═══ Record excerpts

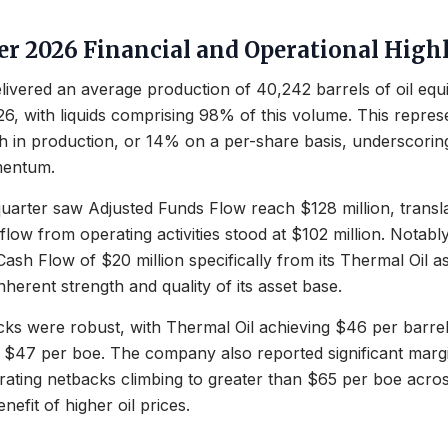
ter 2026 Financial and Operational High
livered an average production of 40,242 barrels of oil equ
26, with liquids comprising 98% of this volume. This repre
h in production, or 14% on a per-share basis, underscori
mentum.
 quarter saw Adjusted Funds Flow reach $128 million, transl
flow from operating activities stood at $102 million. Notab
ash Flow of $20 million specifically from its Thermal Oil as
inherent strength and quality of its asset base.
cks were robust, with Thermal Oil achieving $46 per barr
 $47 per boe. The company also reported significant marg
ating netbacks climbing to greater than $65 per boe acros
enefit of higher oil prices.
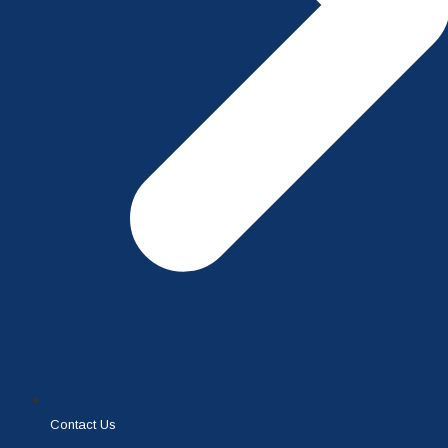
Contact Us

══════

> **Written task**
Render the entries from their beginning through the line containing "reported significant marg" as a Markdown table with the columns No. and Text, one numbered row per line. Omit blank lines and the pictures.

> **Answer to this exercise**
| No. | Text |
|---|---|
| 1 | ter 2026 Financial and Operational High |
| 2 | livered an average production of 40,242 barrels of oil equ |
| 3 | 26, with liquids comprising 98% of this volume. This repre |
| 4 | h in production, or 14% on a per-share basis, underscori |
| 5 | mentum. |
| 6 |  quarter saw Adjusted Funds Flow reach $128 million, transl |
| 7 | flow from operating activities stood at $102 million. Notab |
| 8 | ash Flow of $20 million specifically from its Thermal Oil as |
| 9 | inherent strength and quality of its asset base. |
| 10 | cks were robust, with Thermal Oil achieving $46 per barr |
| 11 |  $47 per boe. The company also reported significant marg |